Eczema is a skin condition affecting millions of people worldwide. And the cases are on the rise.
This chronic skin condition makes the skin dry, red, itchy, and cracked. Sometimes, fluid-filled blisters develop under the skin and the clear liquid may leak from the rash.
Currently, there is no cure for this disorder, but proper treatment usually eases the symptoms.

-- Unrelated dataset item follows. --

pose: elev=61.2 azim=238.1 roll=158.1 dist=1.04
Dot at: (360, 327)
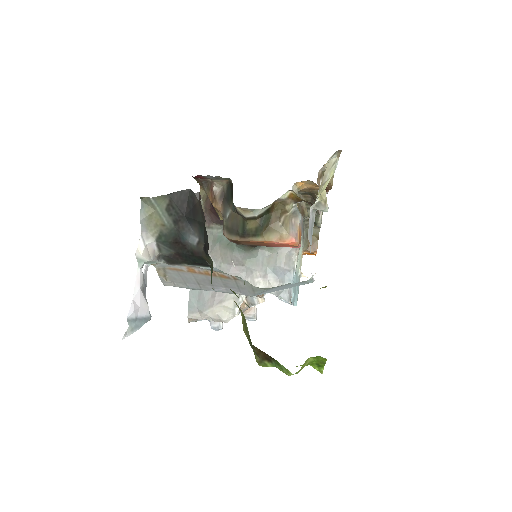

Scientists already knew that a missing protein called filaggrin is the prime cause of eczema in a person. Filaggrin protects the skin from irritants. Genetic mutations can cause the lack of this protein.
How does eczema actually develop when filaggrin is lacking?
Until recently, scientists weren’t sure how the lack of filaggrin caused eczema.
But now, a team of researchers from Newcastle University in the U.K., working in collaboration with Stiefel (a GlaxoSmithKline company), has developed a better understanding of the pathways involved in triggering eczema beneath the skin.
Research will take us closer to an eczema cure soon.
Nina Goad of the British Association of Dermatologists said, “This latest research from Newcastle is crucial as it expands on our knowledge of how filaggrin impacts on other proteins and pathways in the skin, which in turn trigger the disease. This type of research allows scientists to develop treatments that target the actual root cause of the disease, rather than just managing its symptoms. Given the level of suffering eczema causes, this is a pivotal piece of research.”